There’s a big pool that the FlowRider rests inside, which measures about 6 feet deep by 50 feet long by 25 feet wide. An adjacent, underground equipment bunker will hold controllers and electrical supplies for the simulator. There will be a large compressor to fill the ride, along with a decompressor.

We have all components on-site, except the inflatable portion. Staff from FlowRider will come on-site to assemble and mount the structure and components underneath, made up of stainless steel and including proprietary fittings, grills, intakes and pumps. Once they’ve done that, they’ll place the inflatable portion on top.

The deck adjacent to the FlowRider is 24 inches above the other decks on the property. This allows enough room for the deflated rider to rest.
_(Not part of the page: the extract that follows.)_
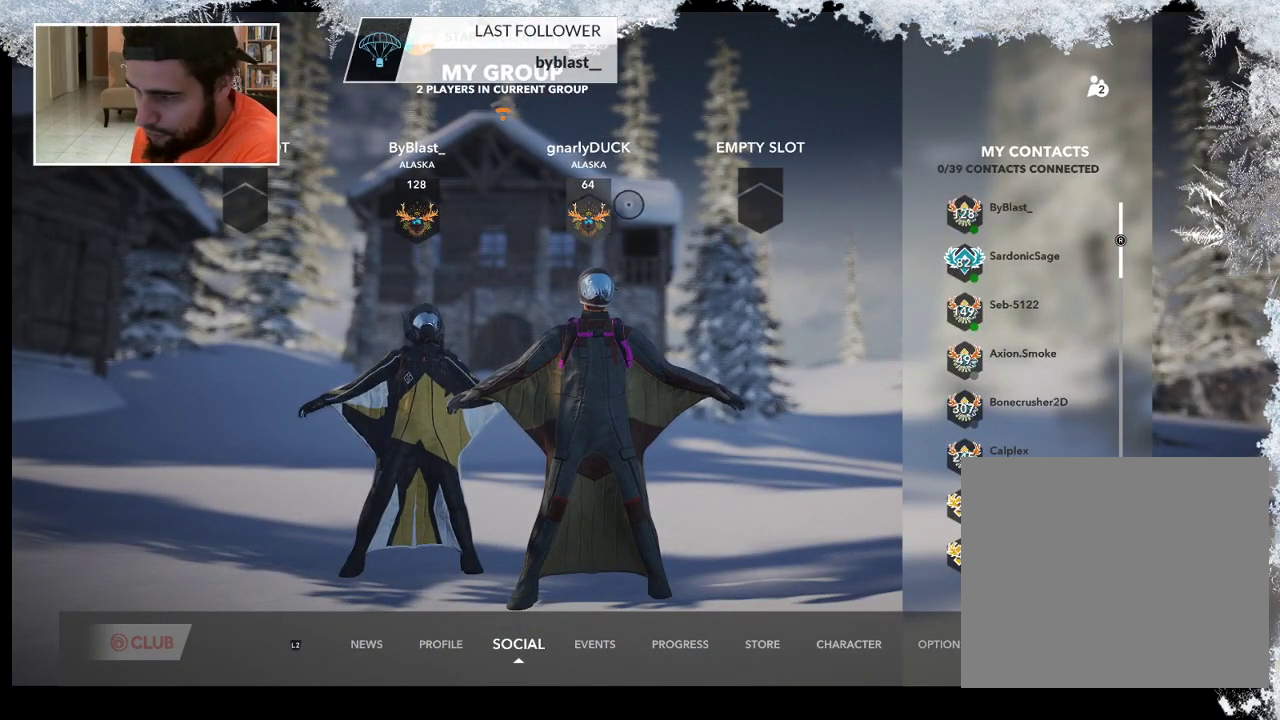
{"buttons": [], "left_stick": "left", "right_stick": "center", "events": []}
Then the motorized deck can drive over the top and hide the simulator and protect it from the sun.

Both the FlowRider and the Twinscape deck are built off-site by the manufacturers then flown here in pieces, for us to assemble on site. We’ll have to match each dimension in every direction, so we won’t have a lot of tolerance to play with.

You never stop fine-tuning the design on projects like this. As we were preparing to build the movable deck, we realized we needed to raise it another 2 inches to make sure we cleared the surf simulator below. We found this out when FlowRider actually assembled the ride at its own facilities for testing, before taking it apart and shipping it to us. It has inflatable handrails, which stick up in the air. When we deflate them, they’re layered on top of each other, so we didn’t know how short the ride would get when it was laid down. The manufacturer building it ahead of time at their own premises allowed us to make sure the basin holding the ride and the deck sliding over it would be to the correct dimensions.